* TEXTAUSZUG *

--- --- ---

16 Jahre bis zur Orgelrestaurierung

    

                Wolfgang Heinzen 

Wenn man bedenkt, dass die vorletzte Restaurierung der Stumm-Orgel in der Abteikirche Sayn erst 1954 erfolgte, mag es verwundern, daß wir 1997 schon wieder eine Restauration der historischen Orgel von 1778 erlebten. Jedoch waren bis Ende der 70er Jahre Mängel an der Orgel aufgetreten, die eine gründliche Renovierung notwendig erscheinen ließen.

Da die Orgel lange Zeit nicht ordentlich gepflegt worden war, hatte die hohe Luftfeuchtigkeit in der Kirche dem Instrument stark zugesetzt.  Sowohl an den Metallpfeifen als auch an den Holzpfeifen zeigte sich deutlicher Schimmelbefall.

Die Spieltraktur war, besonders zum Hauptwerk, außerordentlich schwergängig.

Der Klang etlicher Register war ganz unbefriedigend. Der Prinzipal 8 des Hauptwerks sprach  in der Tiefe kaum noch an: Die Pfeifenfüße der großen Prospektpfeifen waren eingesackt. Ungleichmäßig in der Ansprache und nicht von Stummschem Charakter war die Gambe. Die Posaune 16’ im Pedal ließ sich infolge mangelhafter Intonation nicht richtig stimmen.

--- --- ---

* DATENSAMMLUNG *
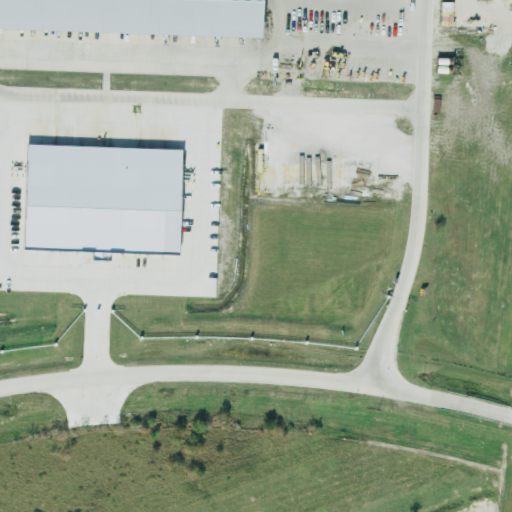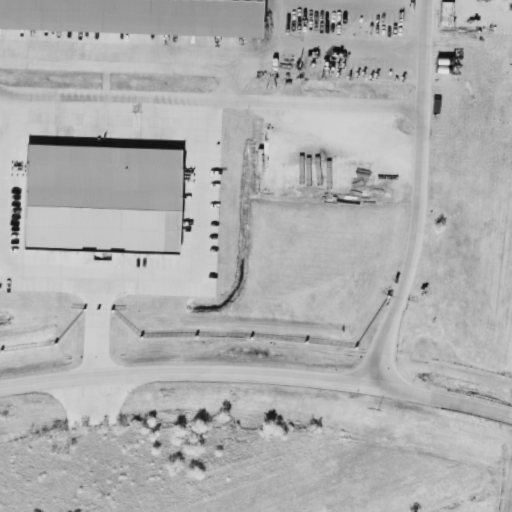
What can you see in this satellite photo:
building: (133, 15)
building: (134, 16)
road: (273, 27)
road: (213, 55)
road: (294, 75)
road: (228, 80)
road: (210, 103)
road: (419, 194)
building: (97, 202)
building: (98, 203)
road: (0, 228)
road: (176, 275)
road: (255, 374)
road: (510, 414)
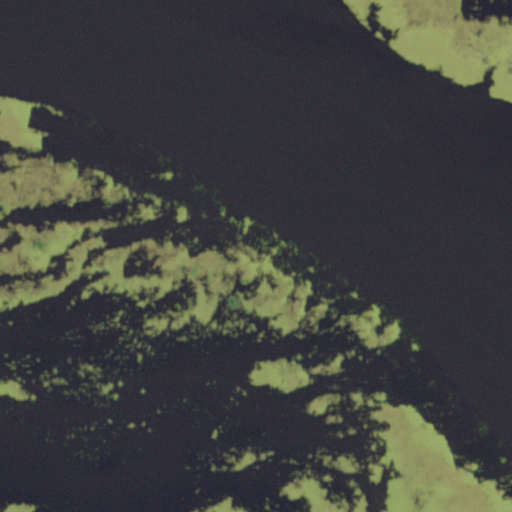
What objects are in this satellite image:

--- --- ---

* SCHRIFTLICHE AUFGABE A *
In welchem Jahr fand laut dem Textauszug die vorletzte Restaurierung der Stumm-Orgel in der Abteikirche Sayn statt?
* SCHRIFTLICHE AUFGABE B *
Schreib aus dem Textauszug die Stelle von „Da die Orgel“ bis „nicht richtig stimmen.“ wörtlich ab.

* ERGEBNIS A *
Die vorletzte Restaurierung erfolgte 1954.

* ERGEBNIS B *
Da die Orgel lange Zeit nicht ordentlich gepflegt worden war, hatte die hohe Luftfeuchtigkeit in der Kirche dem Instrument stark zugesetzt.  Sowohl an den Metallpfeifen als auch an den Holzpfeifen zeigte sich deutlicher Schimmelbefall.

Die Spieltraktur war, besonders zum Hauptwerk, außerordentlich schwergängig.

Der Klang etlicher Register war ganz unbefriedigend. Der Prinzipal 8 des Hauptwerks sprach  in der Tiefe kaum noch an: Die Pfeifenfüße der großen Prospektpfeifen waren eingesackt. Ungleichmäßig in der Ansprache und nicht von Stummschem Charakter war die Gambe. Die Posaune 16’ im Pedal ließ sich infolge mangelhafter Intonation nicht richtig stimmen.